Publicado en Artes Visuales, Colección Letra y Solfa, Letras Cubanas, 1993
Por la lectura de un reciente número de Música y Artes Visuales, excelente publicación de la Unión Panamericana, me entero de la muerte de Rafael Moreno, auténtico y americanísimo “primitivo” del Siglo XX... Primitivo de verdad porque jamás supo de teorías artísticas, polémicas, ni “movimientos”; americanísimo porque sentía lo cubano y lo tropical sobre todo con una sinceridad que le hacía intuir lo que había más allá de las fronteras acuáticas de su isla, inscribiendo sus escenas familiares, sus arquitecturas, sus temas todos, en el panorama de una América semejante a sí misma, dondequiera que el tiempo acuna las vertientes de un tejado colonial; dondequiera que crecen el granado, la albahaca y la pomarrosa, en las penumbras de un patio; dondequiera que la yunta tozuda arrastra hacia el ingenio -o el cachimbo- ,cercano, la carreta cargada de cañas ya olorosas a melazas futuras...

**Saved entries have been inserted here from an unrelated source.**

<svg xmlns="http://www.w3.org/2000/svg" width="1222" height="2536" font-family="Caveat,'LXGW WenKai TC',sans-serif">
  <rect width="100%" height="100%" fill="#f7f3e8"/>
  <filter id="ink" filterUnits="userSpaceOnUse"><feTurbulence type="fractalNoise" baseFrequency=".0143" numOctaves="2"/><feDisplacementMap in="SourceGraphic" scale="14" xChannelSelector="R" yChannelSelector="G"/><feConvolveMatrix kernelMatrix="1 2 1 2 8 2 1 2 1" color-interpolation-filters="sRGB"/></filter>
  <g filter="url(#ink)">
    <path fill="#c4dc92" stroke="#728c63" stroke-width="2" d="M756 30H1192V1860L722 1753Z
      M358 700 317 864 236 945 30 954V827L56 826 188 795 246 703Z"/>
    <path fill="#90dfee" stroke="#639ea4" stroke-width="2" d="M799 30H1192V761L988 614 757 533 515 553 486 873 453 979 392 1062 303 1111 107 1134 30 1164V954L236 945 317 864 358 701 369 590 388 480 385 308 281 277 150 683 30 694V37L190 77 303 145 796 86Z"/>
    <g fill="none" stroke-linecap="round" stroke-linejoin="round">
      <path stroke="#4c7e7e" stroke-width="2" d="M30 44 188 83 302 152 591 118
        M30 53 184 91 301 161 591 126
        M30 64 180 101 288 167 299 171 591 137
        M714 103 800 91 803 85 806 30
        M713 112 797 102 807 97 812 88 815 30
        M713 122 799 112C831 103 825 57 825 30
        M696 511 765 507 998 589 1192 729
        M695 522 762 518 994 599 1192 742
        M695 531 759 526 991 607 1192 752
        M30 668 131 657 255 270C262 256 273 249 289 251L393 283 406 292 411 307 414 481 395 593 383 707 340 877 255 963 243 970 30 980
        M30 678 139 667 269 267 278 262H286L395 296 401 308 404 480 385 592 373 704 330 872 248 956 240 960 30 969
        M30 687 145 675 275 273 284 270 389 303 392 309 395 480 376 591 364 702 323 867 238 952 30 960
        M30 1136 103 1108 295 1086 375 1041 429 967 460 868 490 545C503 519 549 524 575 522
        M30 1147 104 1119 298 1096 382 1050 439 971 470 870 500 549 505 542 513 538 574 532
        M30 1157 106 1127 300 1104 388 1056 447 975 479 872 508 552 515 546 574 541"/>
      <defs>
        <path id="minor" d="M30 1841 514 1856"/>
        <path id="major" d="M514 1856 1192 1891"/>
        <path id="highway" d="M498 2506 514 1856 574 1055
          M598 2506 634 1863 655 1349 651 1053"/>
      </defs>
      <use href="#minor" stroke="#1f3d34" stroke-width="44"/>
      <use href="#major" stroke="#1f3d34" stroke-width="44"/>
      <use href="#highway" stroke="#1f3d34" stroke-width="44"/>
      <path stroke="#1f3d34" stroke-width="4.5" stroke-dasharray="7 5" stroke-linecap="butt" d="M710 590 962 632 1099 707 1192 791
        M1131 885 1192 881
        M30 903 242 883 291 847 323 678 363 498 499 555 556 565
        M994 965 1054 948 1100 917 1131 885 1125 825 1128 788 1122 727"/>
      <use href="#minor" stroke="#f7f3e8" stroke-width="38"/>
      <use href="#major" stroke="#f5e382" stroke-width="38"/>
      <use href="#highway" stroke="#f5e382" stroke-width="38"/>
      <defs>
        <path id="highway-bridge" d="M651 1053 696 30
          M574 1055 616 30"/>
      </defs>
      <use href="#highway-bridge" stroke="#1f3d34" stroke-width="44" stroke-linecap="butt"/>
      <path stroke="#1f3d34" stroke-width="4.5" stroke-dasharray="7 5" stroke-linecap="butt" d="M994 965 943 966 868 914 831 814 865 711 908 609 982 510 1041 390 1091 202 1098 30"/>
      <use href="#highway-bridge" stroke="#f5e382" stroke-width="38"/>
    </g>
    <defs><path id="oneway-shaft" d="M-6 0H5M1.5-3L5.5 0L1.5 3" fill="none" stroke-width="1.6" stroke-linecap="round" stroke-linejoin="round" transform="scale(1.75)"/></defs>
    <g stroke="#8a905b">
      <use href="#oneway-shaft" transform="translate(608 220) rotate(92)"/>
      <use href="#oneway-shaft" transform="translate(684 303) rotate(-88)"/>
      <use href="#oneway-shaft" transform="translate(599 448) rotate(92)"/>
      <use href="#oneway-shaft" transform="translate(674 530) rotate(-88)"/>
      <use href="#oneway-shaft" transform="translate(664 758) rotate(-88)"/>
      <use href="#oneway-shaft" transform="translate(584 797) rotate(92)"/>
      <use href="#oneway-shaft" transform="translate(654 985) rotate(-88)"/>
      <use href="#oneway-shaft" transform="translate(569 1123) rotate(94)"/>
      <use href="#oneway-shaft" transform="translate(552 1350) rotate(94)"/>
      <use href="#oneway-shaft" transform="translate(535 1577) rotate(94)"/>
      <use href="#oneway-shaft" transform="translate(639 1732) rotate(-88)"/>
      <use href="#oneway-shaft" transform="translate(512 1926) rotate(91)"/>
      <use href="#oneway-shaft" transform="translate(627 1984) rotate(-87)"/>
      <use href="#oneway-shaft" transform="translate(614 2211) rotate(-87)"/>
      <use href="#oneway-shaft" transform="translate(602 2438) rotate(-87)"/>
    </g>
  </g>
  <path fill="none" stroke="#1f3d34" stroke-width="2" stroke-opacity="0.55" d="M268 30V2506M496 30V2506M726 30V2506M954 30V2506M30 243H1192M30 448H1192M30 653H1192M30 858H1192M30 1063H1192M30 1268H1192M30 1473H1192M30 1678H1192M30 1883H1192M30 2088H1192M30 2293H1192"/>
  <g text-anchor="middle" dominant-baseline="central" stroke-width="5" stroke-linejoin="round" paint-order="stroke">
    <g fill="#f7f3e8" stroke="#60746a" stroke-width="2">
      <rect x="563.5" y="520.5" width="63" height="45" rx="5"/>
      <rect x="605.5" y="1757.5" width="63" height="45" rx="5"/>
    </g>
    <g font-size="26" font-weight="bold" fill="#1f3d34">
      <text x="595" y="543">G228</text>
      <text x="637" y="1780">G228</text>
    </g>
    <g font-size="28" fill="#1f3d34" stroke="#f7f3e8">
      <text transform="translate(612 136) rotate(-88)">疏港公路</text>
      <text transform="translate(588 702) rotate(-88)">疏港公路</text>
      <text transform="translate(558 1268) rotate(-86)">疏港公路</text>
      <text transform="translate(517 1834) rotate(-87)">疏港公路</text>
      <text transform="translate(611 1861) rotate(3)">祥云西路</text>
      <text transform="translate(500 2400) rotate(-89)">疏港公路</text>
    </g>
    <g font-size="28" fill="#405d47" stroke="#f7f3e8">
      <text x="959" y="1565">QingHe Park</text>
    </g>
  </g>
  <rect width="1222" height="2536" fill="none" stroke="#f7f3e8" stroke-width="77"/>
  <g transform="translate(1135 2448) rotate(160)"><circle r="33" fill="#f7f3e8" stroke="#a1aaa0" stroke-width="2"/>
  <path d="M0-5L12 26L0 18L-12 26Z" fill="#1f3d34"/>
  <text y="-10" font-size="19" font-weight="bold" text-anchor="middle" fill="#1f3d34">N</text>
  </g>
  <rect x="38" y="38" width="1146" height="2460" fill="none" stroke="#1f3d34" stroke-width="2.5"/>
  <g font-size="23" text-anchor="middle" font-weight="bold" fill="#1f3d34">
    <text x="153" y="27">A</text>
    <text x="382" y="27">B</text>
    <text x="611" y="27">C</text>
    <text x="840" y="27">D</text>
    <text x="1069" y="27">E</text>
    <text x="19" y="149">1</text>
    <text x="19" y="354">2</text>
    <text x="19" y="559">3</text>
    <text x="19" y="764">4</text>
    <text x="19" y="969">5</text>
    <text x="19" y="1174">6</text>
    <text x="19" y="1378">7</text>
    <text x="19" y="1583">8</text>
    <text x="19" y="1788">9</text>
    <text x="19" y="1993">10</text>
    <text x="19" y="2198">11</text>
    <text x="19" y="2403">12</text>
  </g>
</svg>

Nacido en Huelva, Rafael Moreno llegó a Cuba, donde habría de vivir hasta su muerte, en 1923. Pintor de brocha gorda, empezó por ejercer honradamente su profesión. Pero cuando regresaba a su casa, luego de haber enjalbegado una pared, de haber penado en los andamios de algún edificio, sacaba pinceles, unos tubos Lefranc, varias espátulas, de una bolsa de papel de estraza, y se daba a pintar, en cartones, en hojas blancas, en tablas -rara vez en telas- alguna cosa que durante el día, hubiera dejado una imagen en su mente. Podía ser la visión de un patio colonial, de una terraza; de una habitación de señorita cuyos muebles –armario, consola, espejo, vaso con flores- se divertía en recordar. Podía ser un bodegón de cocos, piñas y mameyes. O yendo a los trasmundos de fugaces preocupaciones religiosas, alguna visión del Paraíso Terrenal, del mundo antes de la Culpa, del Árbol de la Ciencia, sobre cuya superficie ignorante de toda malicia retozaban dos diplodocus...
Un día de verano del año 1941, Pierre Loeb, amigo y marchand de Picasso y de Miró*, que se hallaba en La Habana a causa de la guerra, entró en la barraca de una de las “fritas” de la playa de Mariano. De pronto quedó absorto ante una decoración mural que representaba un ingenio de azúcar en la plena molienda. Aquello era una pintura ingenua evidentemente. Pero había en la blancura de los edificios, en la colocación de las chimeneas, en la hermosa calidad de las tierras, en el verdor de las cañas, en la minuciosa -casi asiática - pintura de los árboles, una gracia, un sentido innato de la composición, una intuición de los valores, que dejaron asombrado a quien tanto sabía de “primitivos” verdaderos y amañados, de “ingenuos” con agallas y de “populares” pasados por el tamiza surrealista.